A = (F₀/m) / √((ω₀² − ω²)² + (bω/m)²) · ω₀² = k/m

Frequently asked questions

Why does the oscillation amplitude eventually become constant, even with damping?: The damping force continuously dissipates energy, but the external driving force does work on the system, inputting energy. After an initial transient period, a balance is reached where the energy input per cycle from the driver exactly equals the energy lost per cycle to damping. This results in a steady-state oscillation with constant amplitude.
What is the difference between the natural frequency and the resonant frequency?: The natural frequency, ω₀ = √(k/m), is the frequency at which the system would oscillate if there were no damping or driving force. The resonant frequency, ω_r, is the driving frequency at which the steady-state amplitude is maximum. For light damping, ω_r is very close to ω₀, but for heavier damping, ω_r is slightly lower than ω₀.

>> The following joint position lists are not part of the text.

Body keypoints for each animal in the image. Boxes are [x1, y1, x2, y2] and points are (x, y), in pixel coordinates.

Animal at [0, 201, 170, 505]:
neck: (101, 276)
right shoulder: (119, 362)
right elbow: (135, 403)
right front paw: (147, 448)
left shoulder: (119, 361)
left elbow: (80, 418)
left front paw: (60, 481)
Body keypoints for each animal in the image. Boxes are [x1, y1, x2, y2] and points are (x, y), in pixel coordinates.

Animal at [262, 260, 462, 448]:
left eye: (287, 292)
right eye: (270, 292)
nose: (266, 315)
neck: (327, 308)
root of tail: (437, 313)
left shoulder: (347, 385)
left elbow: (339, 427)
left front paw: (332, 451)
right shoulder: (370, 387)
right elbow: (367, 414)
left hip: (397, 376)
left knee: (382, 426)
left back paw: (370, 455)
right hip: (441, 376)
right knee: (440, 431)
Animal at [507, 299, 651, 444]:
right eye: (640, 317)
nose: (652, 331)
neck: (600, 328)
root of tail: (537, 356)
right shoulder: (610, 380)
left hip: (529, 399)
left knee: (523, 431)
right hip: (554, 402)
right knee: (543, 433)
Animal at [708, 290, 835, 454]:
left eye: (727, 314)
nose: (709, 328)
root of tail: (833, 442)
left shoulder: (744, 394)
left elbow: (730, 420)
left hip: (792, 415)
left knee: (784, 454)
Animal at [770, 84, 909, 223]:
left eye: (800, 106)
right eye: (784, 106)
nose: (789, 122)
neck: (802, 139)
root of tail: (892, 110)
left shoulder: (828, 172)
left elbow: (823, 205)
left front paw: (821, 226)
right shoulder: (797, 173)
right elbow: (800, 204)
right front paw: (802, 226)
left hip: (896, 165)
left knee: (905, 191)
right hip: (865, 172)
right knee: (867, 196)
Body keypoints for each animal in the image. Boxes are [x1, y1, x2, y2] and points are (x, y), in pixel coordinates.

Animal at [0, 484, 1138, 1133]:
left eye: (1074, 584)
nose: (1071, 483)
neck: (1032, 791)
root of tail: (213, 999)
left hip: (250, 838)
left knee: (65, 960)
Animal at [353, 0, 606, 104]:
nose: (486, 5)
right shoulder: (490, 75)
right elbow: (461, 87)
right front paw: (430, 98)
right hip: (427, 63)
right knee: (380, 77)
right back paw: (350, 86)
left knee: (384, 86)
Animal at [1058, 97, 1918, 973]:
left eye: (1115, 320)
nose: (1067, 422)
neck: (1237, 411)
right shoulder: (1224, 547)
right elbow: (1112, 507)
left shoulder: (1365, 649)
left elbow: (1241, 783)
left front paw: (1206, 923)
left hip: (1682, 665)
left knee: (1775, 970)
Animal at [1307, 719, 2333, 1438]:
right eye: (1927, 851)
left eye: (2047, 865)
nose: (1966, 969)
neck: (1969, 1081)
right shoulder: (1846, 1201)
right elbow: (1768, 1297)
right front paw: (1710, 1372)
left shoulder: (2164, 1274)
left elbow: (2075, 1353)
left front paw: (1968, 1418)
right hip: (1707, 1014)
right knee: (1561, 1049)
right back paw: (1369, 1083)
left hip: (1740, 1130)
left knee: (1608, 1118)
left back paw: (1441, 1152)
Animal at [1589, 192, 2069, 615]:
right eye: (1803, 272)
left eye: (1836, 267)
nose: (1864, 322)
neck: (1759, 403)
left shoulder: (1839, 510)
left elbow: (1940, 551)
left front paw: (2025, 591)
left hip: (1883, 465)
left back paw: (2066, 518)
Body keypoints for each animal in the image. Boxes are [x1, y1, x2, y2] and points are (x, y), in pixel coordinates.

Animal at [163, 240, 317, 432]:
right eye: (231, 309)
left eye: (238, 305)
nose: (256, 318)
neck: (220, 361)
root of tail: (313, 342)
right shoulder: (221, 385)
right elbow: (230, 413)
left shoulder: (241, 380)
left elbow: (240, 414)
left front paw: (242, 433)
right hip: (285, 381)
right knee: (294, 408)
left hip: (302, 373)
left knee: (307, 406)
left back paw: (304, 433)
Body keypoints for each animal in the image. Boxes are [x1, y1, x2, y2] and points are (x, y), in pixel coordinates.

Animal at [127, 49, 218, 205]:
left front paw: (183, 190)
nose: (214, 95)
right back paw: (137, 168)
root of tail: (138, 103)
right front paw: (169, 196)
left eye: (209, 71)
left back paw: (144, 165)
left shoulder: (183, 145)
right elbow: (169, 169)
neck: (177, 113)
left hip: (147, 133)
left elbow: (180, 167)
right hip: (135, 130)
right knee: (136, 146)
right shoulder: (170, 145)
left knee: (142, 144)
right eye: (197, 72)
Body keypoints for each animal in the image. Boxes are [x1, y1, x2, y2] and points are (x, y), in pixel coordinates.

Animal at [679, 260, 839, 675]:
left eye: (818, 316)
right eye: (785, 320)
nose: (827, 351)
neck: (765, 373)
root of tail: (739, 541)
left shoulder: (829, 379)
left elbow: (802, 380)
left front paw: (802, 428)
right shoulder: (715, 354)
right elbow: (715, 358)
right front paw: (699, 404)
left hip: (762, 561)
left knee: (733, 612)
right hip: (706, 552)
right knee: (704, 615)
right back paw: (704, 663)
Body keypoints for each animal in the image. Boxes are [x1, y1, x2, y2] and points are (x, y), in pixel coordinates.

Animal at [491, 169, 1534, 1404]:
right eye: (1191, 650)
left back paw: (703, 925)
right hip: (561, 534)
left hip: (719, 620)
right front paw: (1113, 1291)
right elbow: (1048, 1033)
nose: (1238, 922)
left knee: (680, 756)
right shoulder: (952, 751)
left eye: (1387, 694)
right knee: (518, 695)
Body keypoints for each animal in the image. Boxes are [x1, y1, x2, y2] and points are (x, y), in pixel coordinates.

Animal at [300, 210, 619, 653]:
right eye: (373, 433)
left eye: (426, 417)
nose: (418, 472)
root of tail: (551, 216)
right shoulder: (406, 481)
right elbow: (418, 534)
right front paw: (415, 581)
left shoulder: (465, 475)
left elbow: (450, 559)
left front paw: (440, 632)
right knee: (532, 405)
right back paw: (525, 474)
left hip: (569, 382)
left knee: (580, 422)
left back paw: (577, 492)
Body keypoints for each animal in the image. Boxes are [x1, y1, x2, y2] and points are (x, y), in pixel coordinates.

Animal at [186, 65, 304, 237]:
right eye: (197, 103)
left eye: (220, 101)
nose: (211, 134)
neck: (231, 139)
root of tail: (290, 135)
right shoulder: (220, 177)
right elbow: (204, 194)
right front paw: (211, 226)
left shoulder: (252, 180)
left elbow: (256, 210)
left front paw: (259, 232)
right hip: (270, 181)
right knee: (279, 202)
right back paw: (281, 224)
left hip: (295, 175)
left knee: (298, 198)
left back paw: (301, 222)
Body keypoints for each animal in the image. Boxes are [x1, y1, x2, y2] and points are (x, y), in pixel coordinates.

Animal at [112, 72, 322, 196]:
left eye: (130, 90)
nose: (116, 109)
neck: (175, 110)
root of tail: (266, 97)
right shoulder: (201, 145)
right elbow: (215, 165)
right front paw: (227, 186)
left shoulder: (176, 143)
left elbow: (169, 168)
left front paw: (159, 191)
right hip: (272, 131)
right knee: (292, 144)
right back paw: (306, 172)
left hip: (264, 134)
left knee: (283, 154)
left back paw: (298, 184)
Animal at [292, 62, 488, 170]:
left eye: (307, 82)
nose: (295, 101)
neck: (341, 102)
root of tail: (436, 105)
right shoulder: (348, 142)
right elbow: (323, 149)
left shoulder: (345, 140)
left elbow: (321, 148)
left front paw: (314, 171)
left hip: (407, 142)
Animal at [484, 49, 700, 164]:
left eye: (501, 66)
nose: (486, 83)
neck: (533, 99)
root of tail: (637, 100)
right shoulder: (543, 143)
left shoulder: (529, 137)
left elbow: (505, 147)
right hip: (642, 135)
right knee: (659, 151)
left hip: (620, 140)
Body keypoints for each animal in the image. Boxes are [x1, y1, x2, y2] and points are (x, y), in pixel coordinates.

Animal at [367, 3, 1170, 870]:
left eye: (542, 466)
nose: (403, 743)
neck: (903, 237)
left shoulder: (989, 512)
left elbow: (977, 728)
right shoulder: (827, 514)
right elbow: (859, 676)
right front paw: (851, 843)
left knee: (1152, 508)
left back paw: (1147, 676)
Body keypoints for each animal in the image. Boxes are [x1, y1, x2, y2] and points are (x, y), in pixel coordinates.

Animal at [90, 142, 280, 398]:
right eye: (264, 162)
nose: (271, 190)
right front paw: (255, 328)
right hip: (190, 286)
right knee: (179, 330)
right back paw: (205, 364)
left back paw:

How does increasing the damping affect the resonance curve?: Increasing the damping coefficient (b) broadens the resonance peak and reduces its maximum height. A heavily damped system has a large range of driving frequencies that produce a significant response, but the maximum amplitude at resonance is much smaller. In contrast, light damping produces a very tall, narrow peak, indicating a more selective and dramatic resonance.
Can this model describe a child being pushed on a swing?: Yes, it's an excellent analogy. The swing is the oscillator (with a natural frequency), air resistance provides damping, and the pushes are the periodic driving force. To maximize amplitude (resonance), you must push at the swing's natural frequency. The model simplifies the push to a perfect cosine force, whereas a real push is a brief impulse, but the overall resonance phenomenon is the same.